++++ Data provided ++++

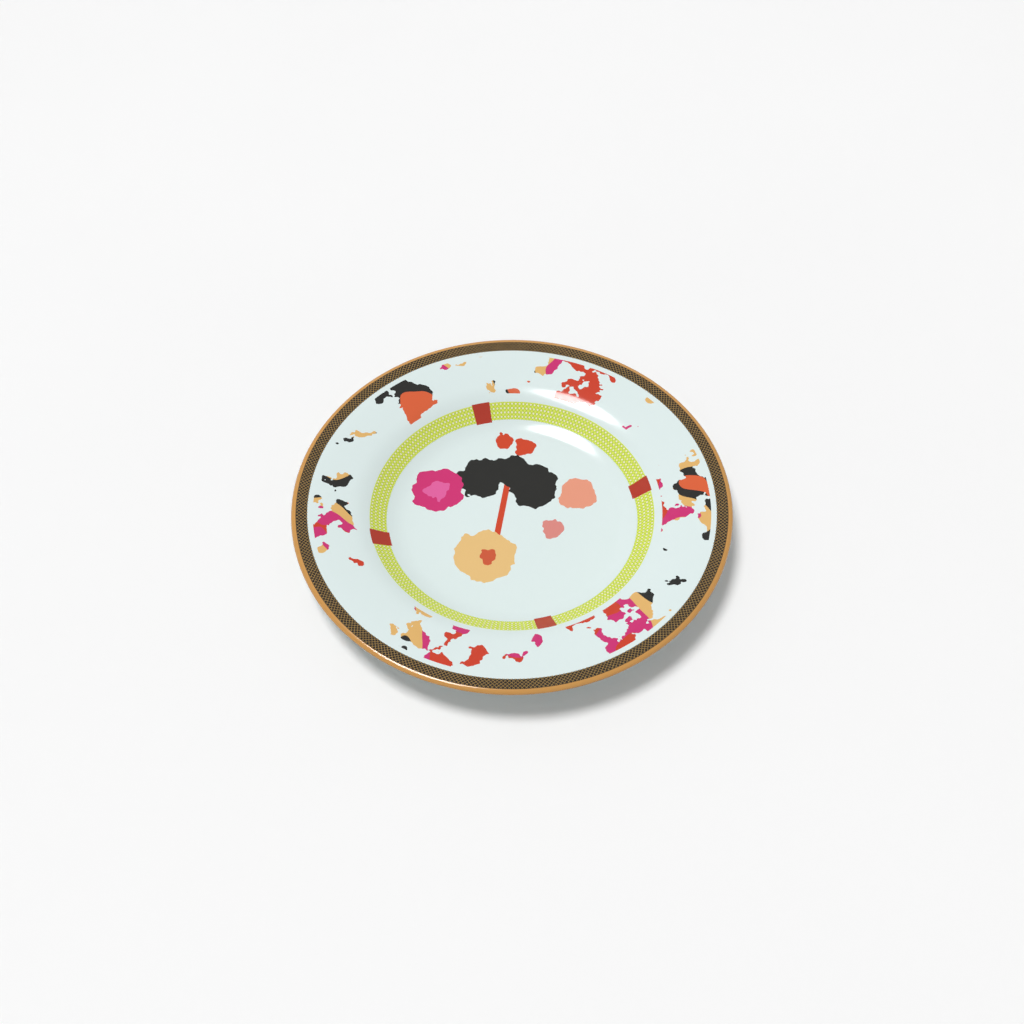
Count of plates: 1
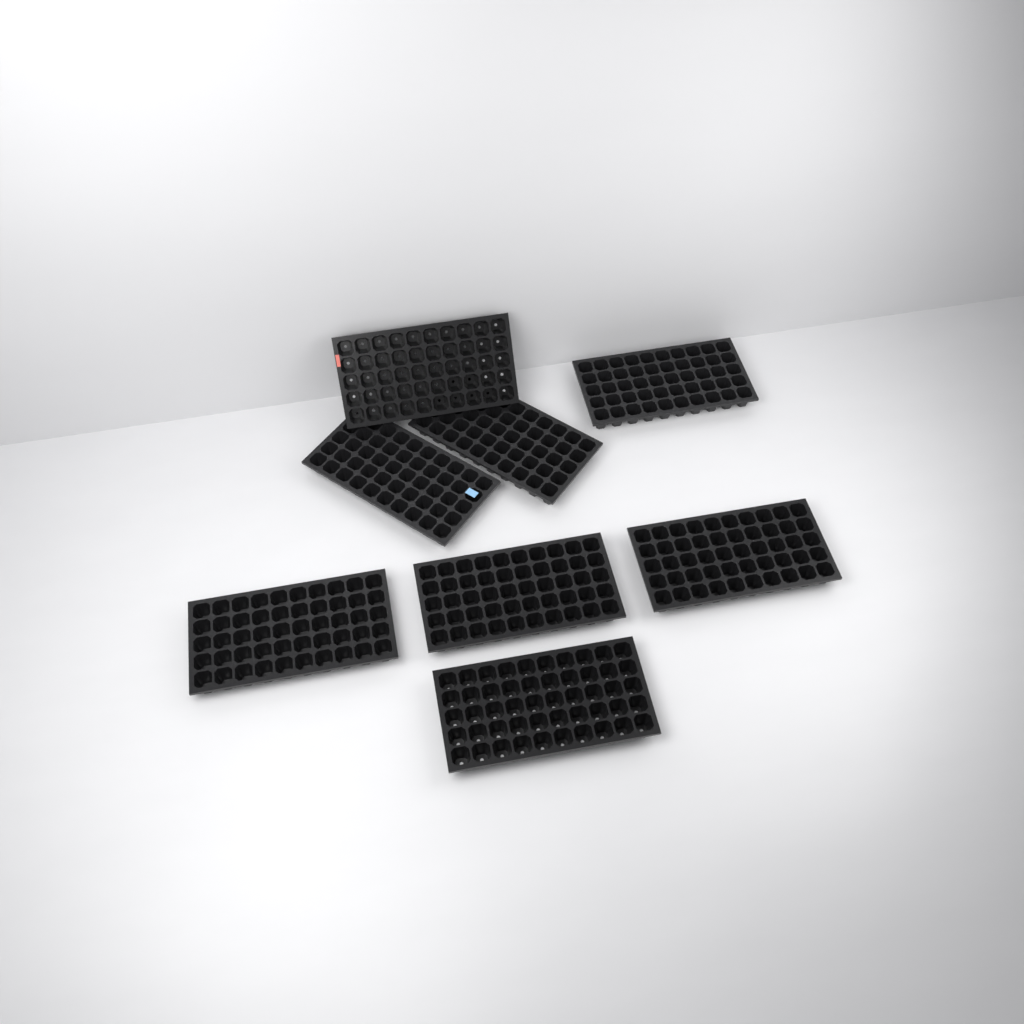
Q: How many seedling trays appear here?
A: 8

++++
++++ Data provided ++++

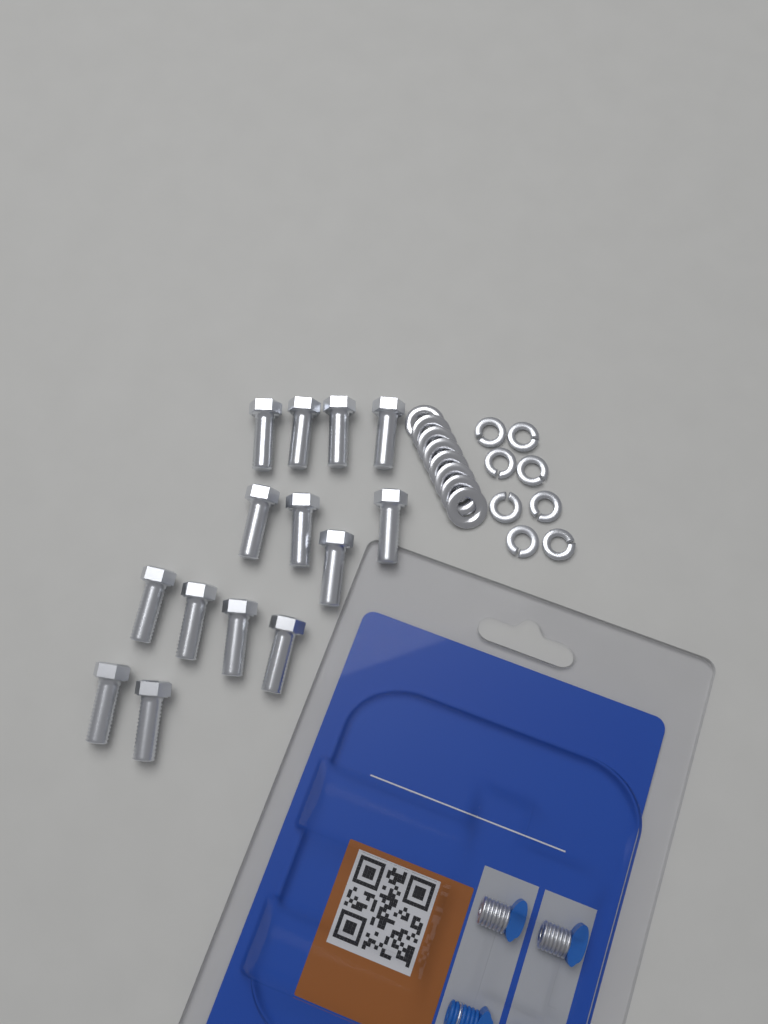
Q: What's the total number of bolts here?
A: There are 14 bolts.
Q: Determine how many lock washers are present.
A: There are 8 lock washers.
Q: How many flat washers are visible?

++++

## Task description:
Rewrite the rows starting with the line that contains "Q: What's the total number of bolts here?" and going on through the line that contains "Q: How many flat washers are visible?". Put "split washers" wherever "lock washers" appears, and leave everything else as it is.

## Completed exercise:
Q: What's the total number of bolts here?
A: There are 14 bolts.
Q: Determine how many split washers are present.
A: There are 8 split washers.
Q: How many flat washers are visible?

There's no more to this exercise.